Macho? Hm, nö. Ich interessiere und unterhalte mich gerne mit Menschen. Dadurch habe ich aber  - anscheinend - eine spezielle Ausstrahlung, gerade bei Dates. Da denken die Frauen immer, dass wir total auf einer Wellenlänge sind, weil ich mich stundenlang unterhalten kann. Letztens hat mir eine Frau gesagt, dass jedes Treffen mit mir wie ein erstes Date sei. Das war aber negativ gemeint.

Wir hatten eigentlich so eine Vereinbarung nach dem Motto: Wir sehen keine Perspektive, lass uns einfach Spaß haben, aber nicht jeden Tag sehen, sondern in regelmäßigen Abständen. Vertrautheit darf man da nicht aufbauen, sonst geht es nach hinten los.

Für mich ist immer wichtig: Man trifft sich, isst was und unterhält sich. Dann ist das so ein schöner, runder Abend und dann hat man halt Sex am Ende.
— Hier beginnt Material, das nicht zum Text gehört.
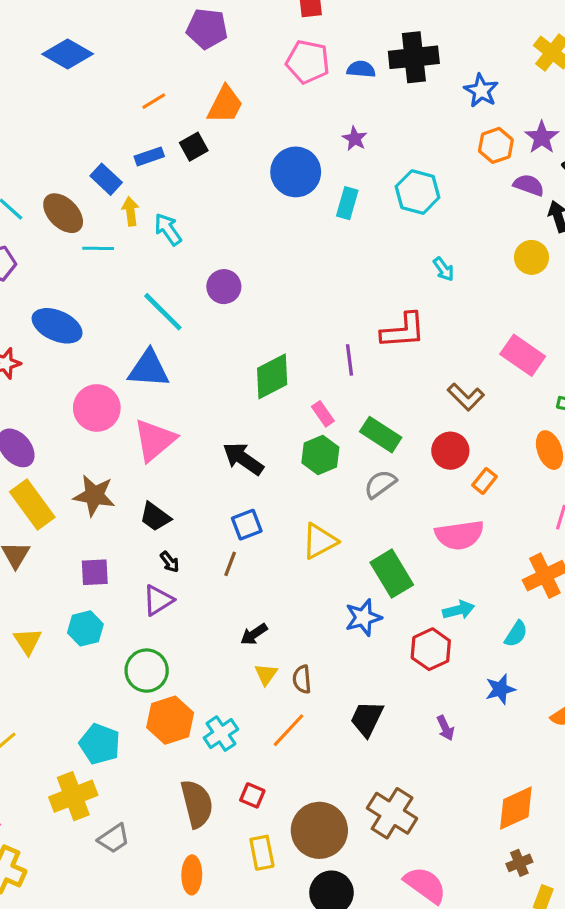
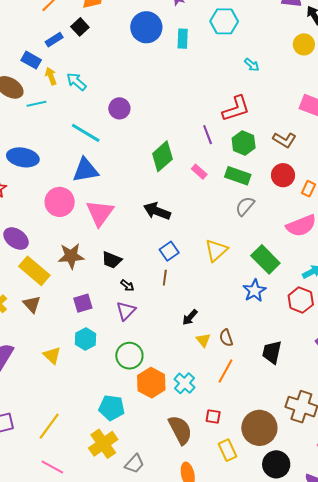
green hexagon: (320, 455) -> (244, 143), moved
Sie wollte halt sofort Sex, kam auch immer erst so um 22 Uhr abends. Hm, ja. Vielleicht waren diese Gespräche wieder zu viel, dass man da Vertrautheit schafft.

Gibt es in unserer Generation denn mehr Teds oder Barneys?

Ich glaube es ist eine Mischung, vielleicht mehr Teds.

Ist das nicht gut, Männer, die auf der Suche nach der großen Liebe sind?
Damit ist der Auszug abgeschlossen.